St. Paul, Minn. (Jan. 17, 2017) — Approximately 75 people gathered at the Immigration and Customs Enforcement (ICE) Field Office at Fort Snelling Tuesday to help families of the MN 8 deliver “Not Home for the Holiday” cards to ICE officials.
Eight Cambodian refugee men from Minnesota have been targeted for deportation because of old criminal convictions. All of these individuals had completed their sentences for past convictions and were leading otherwise ordinary lives when they were detained by ICE in August. They have been in ICE detention since last August.
This afternoon, families and supporters held signs that read “Keep Families Together” and “Don’t Deport my Dad”. People gathered to demand that ICE release these individuals immediately as recent developments indicate that these men would not be deported. The MN 8 families congregated in front of the federal building and requested that ICE officials come out to accept their holiday cards. Mary Hogan, a community relations officer, came out to address the families. She listened to one family read one of the holiday cards which described the hardships families experience after losing their loved ones. Hogan declined to accept any of the holiday cards that families made.
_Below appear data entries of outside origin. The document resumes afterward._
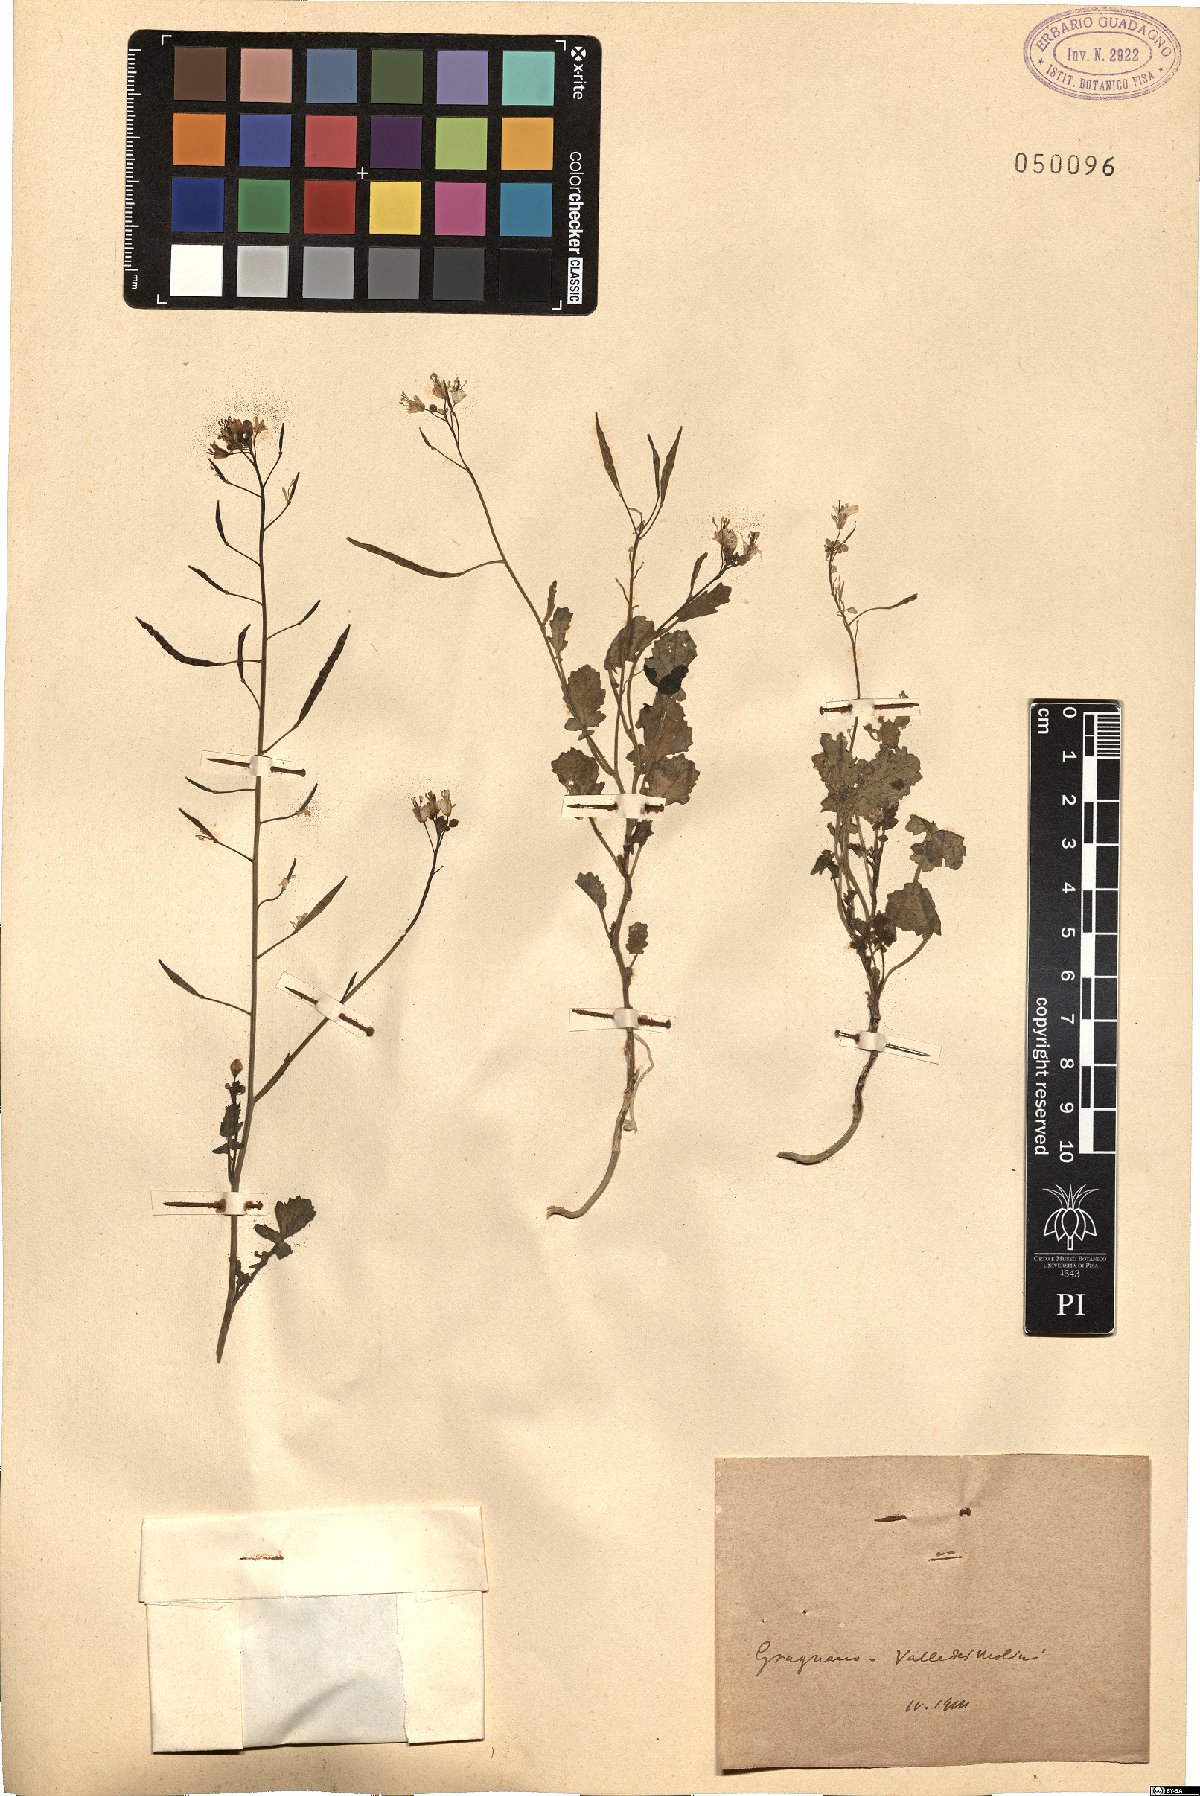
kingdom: Plantae
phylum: Tracheophyta
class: Magnoliopsida
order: Brassicales
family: Brassicaceae
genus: Brassica
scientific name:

Many Cambodians came to the U.S. in the 1980s after fleeing war and genocide in Cambodia. Many Cambodians, including all of the MN8, are legal immigrants who received refugee asylum.
One of the detainees, Sameth Nhean, recently spent his 35th birthday in detention. Nhean was born in a Thai refugee camp and has never been to Cambodia. His wife, Sokha Kul, attended the rally with their 3 children.
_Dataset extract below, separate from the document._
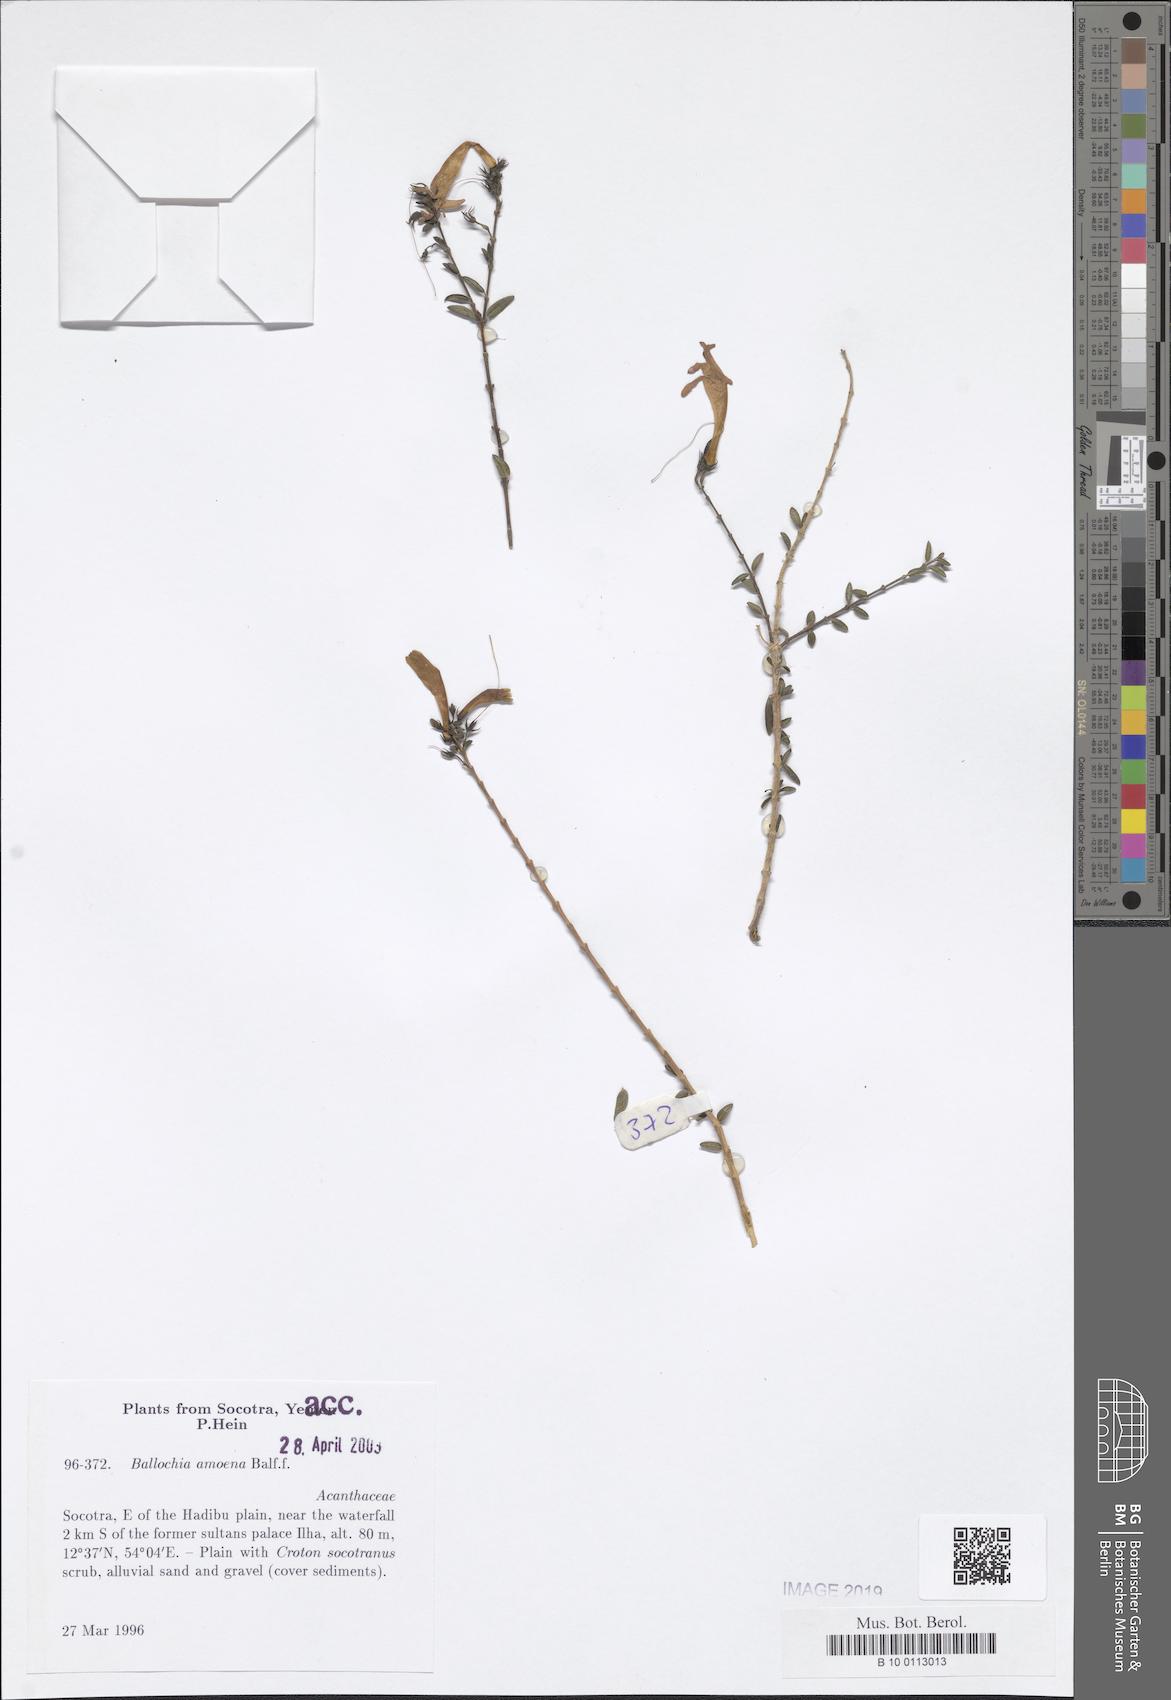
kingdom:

“I don’t understand why they can’t just let him go. His crime was in 2002 and he served three months for it,”Kul said. “He’s now been in ICE longer than what he served for the crime that they’re trying to deport him for in the first place. Cambodia said they don’t want to take them. Why keep him in jail?”
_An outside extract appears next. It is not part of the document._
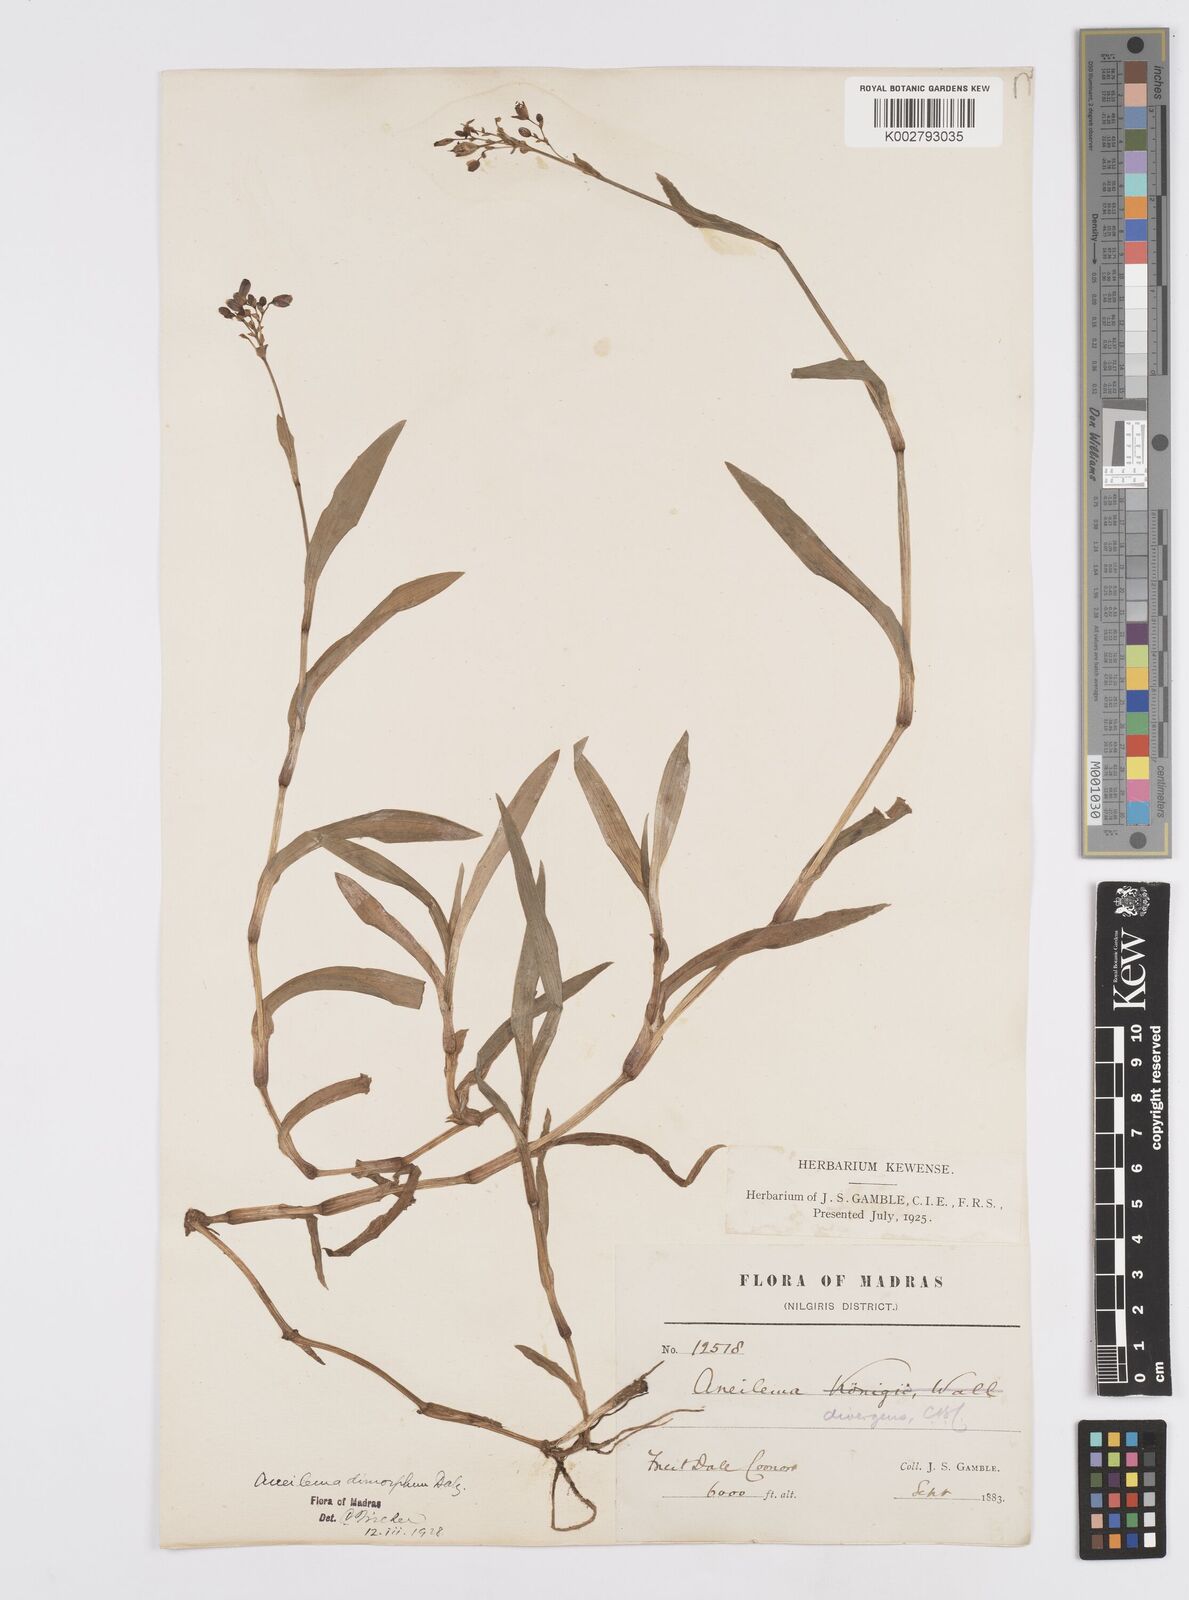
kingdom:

The families of the MN 8 fear that their loved ones face indefinite detention and are increasing anxious about the new administration that will take office on Jan. 20.
Danielle Robinson Briand is an attorney with the Center for Immigrant Justice in Minneapolis and represents two of the MN 8.
“ICE has so far failed to provide any evidence that the country of Cambodia intends to repatriate the MN 8 in the foreseeable future,” Briand said. “Their continued detention, now in excess of five months, is not only unconstitutional, but a complete waste of taxpayer money.”
Cambodian government officials have stated that they do not want to accept deportees if these individuals do not want to return to Cambodia. The Cambodian government is currently seeking to renegotiate a 2002 Memorandum of Understanding (MOU) on repatriation policies between the US and Cambodian governments.